The Dardanelles Overprint Notes - Real Currency in Gallipoli

The Dardanelles Overprints are a series of British banknotes (ten shillings and one pound) over-printed in Ottoman Turkish and issued for use by Allied soldiers serving at Gallipoli between May and June 1915.

As there were no Allied military canteens on the Dardanelles, these notes were issued to the troops so they were able to buy items from the locals.

The "host" notes are the standard "Bradbury" one pound and ten shilling notes that were in circulation in the United Kingdom at that time.

These banknotes were only the second series of notes issued by the British Treasury and were produced in October 1914, on specially prepared watermarked paper.

The ten-shilling notes were overprinted with two lines of Turkish text, the first line reads: "60 silver piastres", while the second line reads "Sixty silver piastres".

The Dardanelles Overprint Notes - Real Currency in Gallipoli

There's an excellent article on the Australian Numismatic Society website that covers much of the background to these historic notes:

According to Haim Langelban, in a publication by the Association of Banknotes, Coins and Medal Collectors in Israel, the notes were issued one day after ANZAC soldiers landed in Gallipoli, (that is, from April 26, 1915).

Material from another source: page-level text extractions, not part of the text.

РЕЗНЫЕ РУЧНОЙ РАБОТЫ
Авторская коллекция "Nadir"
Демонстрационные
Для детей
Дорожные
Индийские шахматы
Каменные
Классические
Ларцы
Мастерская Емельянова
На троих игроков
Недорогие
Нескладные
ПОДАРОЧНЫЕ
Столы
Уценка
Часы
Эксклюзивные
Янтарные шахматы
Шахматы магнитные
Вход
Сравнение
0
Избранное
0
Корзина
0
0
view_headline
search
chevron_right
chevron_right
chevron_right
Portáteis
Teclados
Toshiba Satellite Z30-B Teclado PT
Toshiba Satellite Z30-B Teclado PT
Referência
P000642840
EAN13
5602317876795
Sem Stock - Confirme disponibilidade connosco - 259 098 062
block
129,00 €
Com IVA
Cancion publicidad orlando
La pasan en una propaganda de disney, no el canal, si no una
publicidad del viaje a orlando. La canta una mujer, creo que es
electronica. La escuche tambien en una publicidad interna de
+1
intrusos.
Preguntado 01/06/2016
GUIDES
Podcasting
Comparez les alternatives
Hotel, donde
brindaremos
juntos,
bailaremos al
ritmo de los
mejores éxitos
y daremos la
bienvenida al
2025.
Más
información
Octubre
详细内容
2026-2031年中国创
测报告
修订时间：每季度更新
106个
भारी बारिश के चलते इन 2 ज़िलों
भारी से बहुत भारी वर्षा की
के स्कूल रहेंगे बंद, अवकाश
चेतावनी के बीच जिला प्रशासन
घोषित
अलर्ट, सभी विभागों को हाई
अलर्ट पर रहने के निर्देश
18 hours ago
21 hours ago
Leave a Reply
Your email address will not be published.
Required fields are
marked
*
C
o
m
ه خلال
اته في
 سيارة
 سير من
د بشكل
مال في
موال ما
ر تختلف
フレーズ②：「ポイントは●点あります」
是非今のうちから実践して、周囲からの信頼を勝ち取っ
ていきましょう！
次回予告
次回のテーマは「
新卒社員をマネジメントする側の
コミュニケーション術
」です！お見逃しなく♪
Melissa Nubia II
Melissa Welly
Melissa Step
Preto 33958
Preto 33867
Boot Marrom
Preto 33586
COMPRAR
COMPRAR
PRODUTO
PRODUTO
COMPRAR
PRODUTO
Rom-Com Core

One unforeseen complication that prevented these notes from being used actually at Gallipoli was that the Allied soldiers were actually not able to make contact with any Turkish merchants due to the slight problem of the machine guns that were in front of them!

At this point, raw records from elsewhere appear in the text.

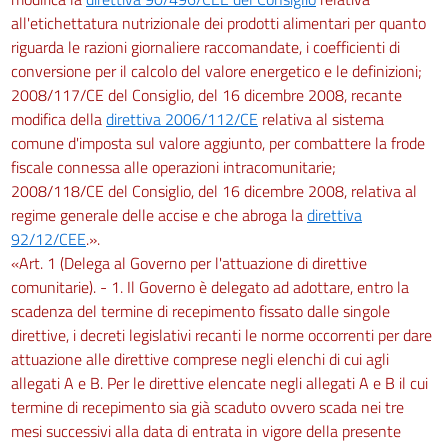
all'etichettatura nutrizionale dei prodotti alimentari per quanto
riguarda le razioni giornaliere raccomandate, i coefficienti di
conversione per il calcolo del valore energetico e le definizioni;
2008/117/CE del Consiglio, del 16 dicembre 2008, recante
modifica della
direttiva 2006/112/CE
relativa al sistema
comune d'imposta sul valore aggiunto, per combattere la frode
fiscale connessa alle operazioni intracomunitarie;
2008/118/CE del Consiglio, del 16 dicembre 2008, relativa al
regime generale delle accise e che abroga la
direttiva
92/12/CEE
.».
«Art. 1 (Delega al Governo per l'attuazione di direttive
comunitarie). - 1. Il Governo è delegato ad adottare, entro la
scadenza del termine di recepimento fissato dalle singole
direttive, i decreti legislativi recanti le norme occorrenti per dare
attuazione alle direttive comprese negli elenchi di cui agli
allegati A e B. Per le direttive elencate negli allegati A e B il cui
termine di recepimento sia già scaduto ovvero scada nei tre
mesi successivi alla data di entrata in vigore della presente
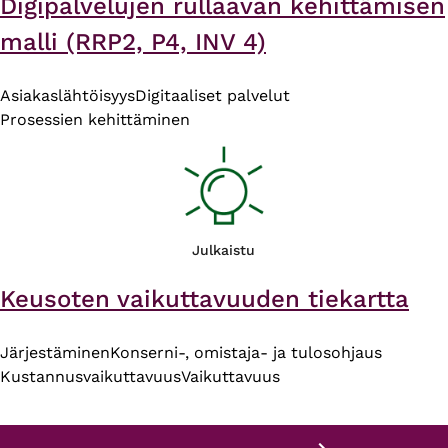
Digipalvelujen rullaavan kehittämisen
malli (RRP2, P4, INV 4)
Asiakaslähtöisyys
Digitaaliset palvelut
Prosessien kehittäminen
Julkaistu
Keusoten vaikuttavuuden tiekartta
Järjestäminen
Konserni-, omistaja- ja tulosohjaus
Kustannusvaikuttavuus
Vaikuttavuus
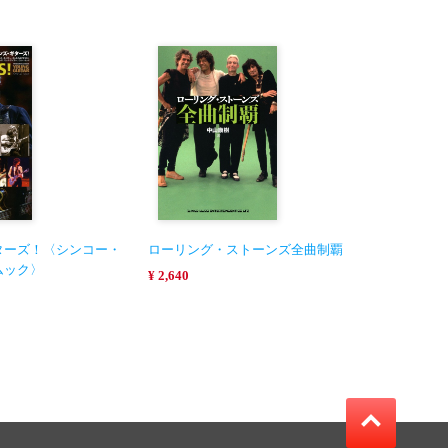
ターズ！〈シンコー・
ローリング・ストーンズ全曲制覇
ムック〉
¥ 2,640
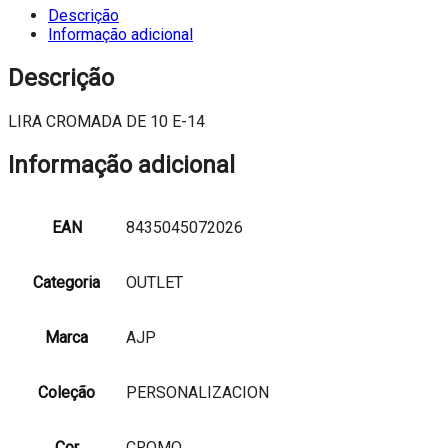
Descrição
Informação adicional
Descrição
LIRA CROMADA DE 10 E-14
Informação adicional
EAN
8435045072026
Categoria
OUTLET
Marca
AJP
Coleção
PERSONALIZACION
Cor
CROMO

Other anecdotal reports from Allied soldiers that served at Gallipoli state that the notes were circulated more in Palestine once the Allied soldiers had moved there.

It's also thought that most of these notes were handled by senior officers - the average soldier at that time earned six shillings per week, so their pay-packet wouldn't have consisted of the relatively high denominations of ten shillings and one pound.

Very few of these notes remain available to collectors, due to their heavy usage and frail paper, most of those that do remain in existence are heavily creased and often have tears or sections missing.